Task details:
Copy out everything in the rows below, from the row containing "pose: elev=231.5 azim=176.2" down through the very last row, character for character.

Rows from a data source:
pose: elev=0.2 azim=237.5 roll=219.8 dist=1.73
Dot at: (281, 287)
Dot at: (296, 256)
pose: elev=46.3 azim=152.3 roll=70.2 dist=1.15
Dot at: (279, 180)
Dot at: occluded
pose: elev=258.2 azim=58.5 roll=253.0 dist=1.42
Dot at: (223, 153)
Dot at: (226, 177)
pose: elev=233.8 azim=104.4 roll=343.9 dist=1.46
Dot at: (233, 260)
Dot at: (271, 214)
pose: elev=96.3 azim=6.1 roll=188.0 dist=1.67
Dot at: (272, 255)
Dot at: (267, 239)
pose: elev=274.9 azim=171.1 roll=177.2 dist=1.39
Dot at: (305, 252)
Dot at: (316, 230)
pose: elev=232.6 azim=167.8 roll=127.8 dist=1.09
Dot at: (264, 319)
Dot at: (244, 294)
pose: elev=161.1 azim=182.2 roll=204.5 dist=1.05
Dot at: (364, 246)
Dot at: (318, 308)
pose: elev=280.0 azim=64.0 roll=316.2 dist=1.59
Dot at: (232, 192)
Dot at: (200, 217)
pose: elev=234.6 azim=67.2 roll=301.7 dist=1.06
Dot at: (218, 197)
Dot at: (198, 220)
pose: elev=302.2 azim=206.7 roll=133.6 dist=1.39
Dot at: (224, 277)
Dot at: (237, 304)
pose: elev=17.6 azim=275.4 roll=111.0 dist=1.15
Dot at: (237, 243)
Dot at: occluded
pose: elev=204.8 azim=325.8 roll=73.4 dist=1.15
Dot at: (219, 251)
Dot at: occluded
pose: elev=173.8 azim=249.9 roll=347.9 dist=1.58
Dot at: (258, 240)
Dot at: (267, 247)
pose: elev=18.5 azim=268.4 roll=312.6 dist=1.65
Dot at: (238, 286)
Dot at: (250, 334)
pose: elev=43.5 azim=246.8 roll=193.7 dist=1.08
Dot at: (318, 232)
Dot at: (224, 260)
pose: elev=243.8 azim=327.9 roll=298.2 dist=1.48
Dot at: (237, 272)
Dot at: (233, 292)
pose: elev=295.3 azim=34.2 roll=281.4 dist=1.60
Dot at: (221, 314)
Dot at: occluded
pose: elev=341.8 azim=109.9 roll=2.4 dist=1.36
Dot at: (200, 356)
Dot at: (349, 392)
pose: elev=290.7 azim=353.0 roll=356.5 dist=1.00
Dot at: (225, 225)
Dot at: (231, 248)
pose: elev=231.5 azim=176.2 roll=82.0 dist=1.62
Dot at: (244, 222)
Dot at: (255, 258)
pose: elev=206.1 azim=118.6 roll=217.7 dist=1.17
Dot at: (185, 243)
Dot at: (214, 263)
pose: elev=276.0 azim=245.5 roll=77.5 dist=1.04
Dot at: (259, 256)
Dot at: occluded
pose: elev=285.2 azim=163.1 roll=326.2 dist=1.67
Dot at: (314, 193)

Written reply:
pose: elev=231.5 azim=176.2 roll=82.0 dist=1.62
Dot at: (244, 222)
Dot at: (255, 258)
pose: elev=206.1 azim=118.6 roll=217.7 dist=1.17
Dot at: (185, 243)
Dot at: (214, 263)
pose: elev=276.0 azim=245.5 roll=77.5 dist=1.04
Dot at: (259, 256)
Dot at: occluded
pose: elev=285.2 azim=163.1 roll=326.2 dist=1.67
Dot at: (314, 193)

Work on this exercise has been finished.